The Commission have been running a consultation for several months to inform a possible revision of the Data Protection Directive (95/46/EC), which is now fifteen years old and starting to creak under the strain of new ways of doing business. I’ve sent in a JANET(UK) response raising issues we’ve tripped over in developing the UK Access Management Federation and, particularly, in trying to do international authentication and authorisation in a privacy-protecting way. Unfortunately the current law (developed long before there was public awareness of the Internet) at best treats such technologies the same as old-fashioned (and privacy-invasive) individually named accounts, and at worst raises sufficient legal uncertainty that organisations wanting an easy compliance life might actually be put off using them.
In the past I’ve tried to extract good practice for federated access management from the current law for the UK federation and for TERENA, but in both those documents there remain significant legal uncertainties. The three issues I’ve highlighted to the Commission actually have much wider application than just federated access management. Search engines, behavioural advertising and cloud computing all raise the same questions:
- Is something like an IP address or pseudonymous label personal data just because you can recognise me when I return, or only if you can link it to my real world identity? (I’m trying to refer to this as recognition versus identification, and to point out that there are different answers within the same EC guidance document!);
- If a label is personal data in my hands (e.g. an IP address held by an ISP that issued it to a particular customer), then is it doomed to be personal data forever, or can someone who has the label but not the linking information treat it as non-personal data? (UK law says the latter, but EC appears to say the former. And two courts in Berlin and Munich chose differently when asked this question!);
- Can compliance be based on risk, rather than the current binary choices of “personal data/non-personal data” and “compliant country/non-compliant country”? (which could make working with the US a lot easier and no less safe).
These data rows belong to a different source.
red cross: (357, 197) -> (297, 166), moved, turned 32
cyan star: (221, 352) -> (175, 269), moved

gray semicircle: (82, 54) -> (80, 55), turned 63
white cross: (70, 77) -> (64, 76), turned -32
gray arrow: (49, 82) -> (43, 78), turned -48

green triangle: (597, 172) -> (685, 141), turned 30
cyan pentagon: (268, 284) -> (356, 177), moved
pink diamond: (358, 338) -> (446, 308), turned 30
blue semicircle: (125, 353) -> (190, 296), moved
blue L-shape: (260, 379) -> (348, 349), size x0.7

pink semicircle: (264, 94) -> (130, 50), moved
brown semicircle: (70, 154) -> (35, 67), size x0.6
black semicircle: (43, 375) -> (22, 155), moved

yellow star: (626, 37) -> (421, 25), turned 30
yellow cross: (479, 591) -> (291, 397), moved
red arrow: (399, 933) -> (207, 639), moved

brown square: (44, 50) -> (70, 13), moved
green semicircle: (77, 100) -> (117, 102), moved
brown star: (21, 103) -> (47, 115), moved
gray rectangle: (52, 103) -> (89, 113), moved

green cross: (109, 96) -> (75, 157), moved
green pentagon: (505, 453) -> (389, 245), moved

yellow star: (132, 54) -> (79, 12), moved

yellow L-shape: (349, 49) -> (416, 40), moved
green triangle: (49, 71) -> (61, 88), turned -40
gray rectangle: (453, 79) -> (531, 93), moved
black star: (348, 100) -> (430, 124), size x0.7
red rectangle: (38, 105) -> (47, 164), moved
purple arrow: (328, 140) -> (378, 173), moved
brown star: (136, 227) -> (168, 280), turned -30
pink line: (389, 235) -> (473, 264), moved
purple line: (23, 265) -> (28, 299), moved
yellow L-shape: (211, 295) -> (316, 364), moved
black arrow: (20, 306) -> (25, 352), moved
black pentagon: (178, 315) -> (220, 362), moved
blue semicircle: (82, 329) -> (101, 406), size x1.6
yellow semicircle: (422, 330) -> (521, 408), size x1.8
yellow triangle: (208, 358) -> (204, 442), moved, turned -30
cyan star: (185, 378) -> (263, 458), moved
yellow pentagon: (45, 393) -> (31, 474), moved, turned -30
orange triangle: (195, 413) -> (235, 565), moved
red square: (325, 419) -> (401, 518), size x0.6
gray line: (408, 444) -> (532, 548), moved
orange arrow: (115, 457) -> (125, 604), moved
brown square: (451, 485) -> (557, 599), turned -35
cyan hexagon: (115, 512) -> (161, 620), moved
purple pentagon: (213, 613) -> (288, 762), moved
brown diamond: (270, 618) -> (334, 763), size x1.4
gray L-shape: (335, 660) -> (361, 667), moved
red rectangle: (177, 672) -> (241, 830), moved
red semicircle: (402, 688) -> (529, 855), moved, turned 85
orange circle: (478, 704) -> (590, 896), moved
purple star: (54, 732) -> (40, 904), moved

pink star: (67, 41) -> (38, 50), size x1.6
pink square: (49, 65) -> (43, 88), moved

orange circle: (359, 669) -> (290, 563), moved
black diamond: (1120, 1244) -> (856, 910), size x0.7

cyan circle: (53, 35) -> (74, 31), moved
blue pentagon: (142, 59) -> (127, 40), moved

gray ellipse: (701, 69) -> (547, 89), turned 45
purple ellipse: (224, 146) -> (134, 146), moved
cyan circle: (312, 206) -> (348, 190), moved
There are significant differences in what laws and guidance have to say about these questions even between different European countries, which rather makes my point that greater clarity is needed in the Directive that they all claim to be implementing. The good news is that the UK Information Commissioner has recognised the problems and is suggesting a pragmatic approach in his recent draft guide to personal data on line (that consultation is open till March 5th, so please contribute) though he is obviously constrained by the letter of current legislation. It would be nice to think that one day the Directive and UK law might catch up and support the right ways of doing things.